63rd Cement Industry Technical Conference – Virtual
May 24 - May 28
The largest conference in the cement industry will be held virtually this year beginning May 24th and lasting through May 28th. The Conference will feature virtual exhibitor booths, technical paper presentations, industry updates, regulatory status updates, and more. CleanAir’s Ali Lashgari will be presenting on the “Use of Next Generation Emission Measurement Sensors and Data Analysis in Industrial Applications.”
Here’s a sneak peek of the presentation:
The industrial, private, and regulatory sectors each have an interest in better assessing the impact of industrial sources on surrounding communities. In recent years, there has been considerable interest in the development of Next Generation Emission Measurement (NGEM) sensor technology to help in these efforts.
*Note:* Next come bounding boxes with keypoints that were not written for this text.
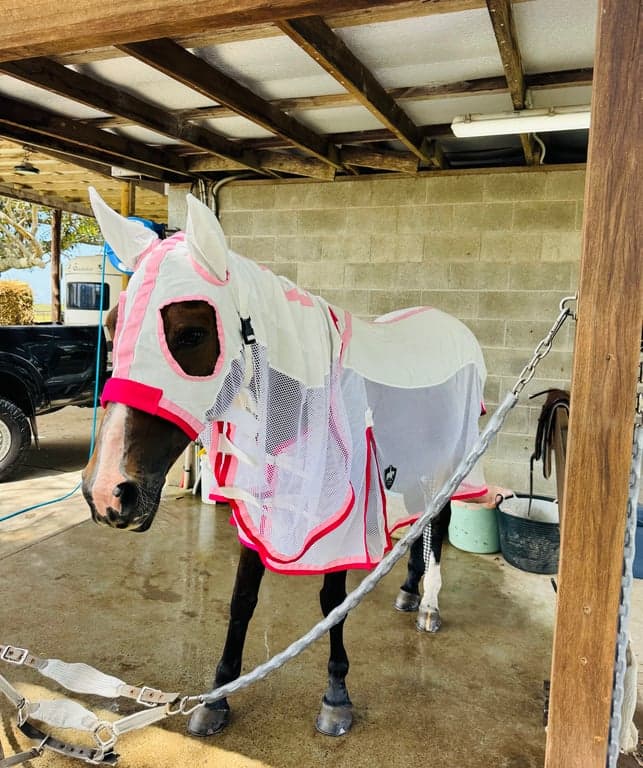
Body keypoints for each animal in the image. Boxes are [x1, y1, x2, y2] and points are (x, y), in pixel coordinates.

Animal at [81, 187, 490, 739]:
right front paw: (217, 697)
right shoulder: (263, 507)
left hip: (453, 462)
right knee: (423, 520)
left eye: (191, 334)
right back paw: (408, 591)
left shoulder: (339, 523)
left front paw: (336, 696)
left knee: (440, 522)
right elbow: (241, 602)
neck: (301, 403)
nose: (107, 491)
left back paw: (428, 605)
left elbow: (331, 604)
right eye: (111, 327)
As technology improves, NGEM sensors are beginning to be sensitive enough to criteria and other hazardous air pollutants (HAP) to allow such sensors to be used in comprehensive ambient air quality monitoring. This allows air quality data to be generated at much higher spatial and temporal resolution and considerably lower cost than those generated by traditional State or Local Air Monitoring Station (SLAMS) networks. However, lower cost often comes with the tradeoff of lower data quality, which is not acceptable in applications where the results of the measurements are ultimately used to show compliance with National Ambient Air Quality Standards (NAAQS). However, there are other applications where a less rigorous approach would be acceptable. Such applications can involve source identification, back-trajectory modeling, and source apportionment, which are all vital parts of the U.S. Environmental Protection Agency’s NGEM efforts. These efforts represent the confluence of measurement with data analytics, aiming to positively identify sources and quantify their impact using emerging technologies deployed in dense networks around or within facility boundaries. This paper introduces NGEM concepts and discusses the influence of project objectives on application data quality needs. Source identification approaches will be presented along with challenges in the quality assurance of these systems.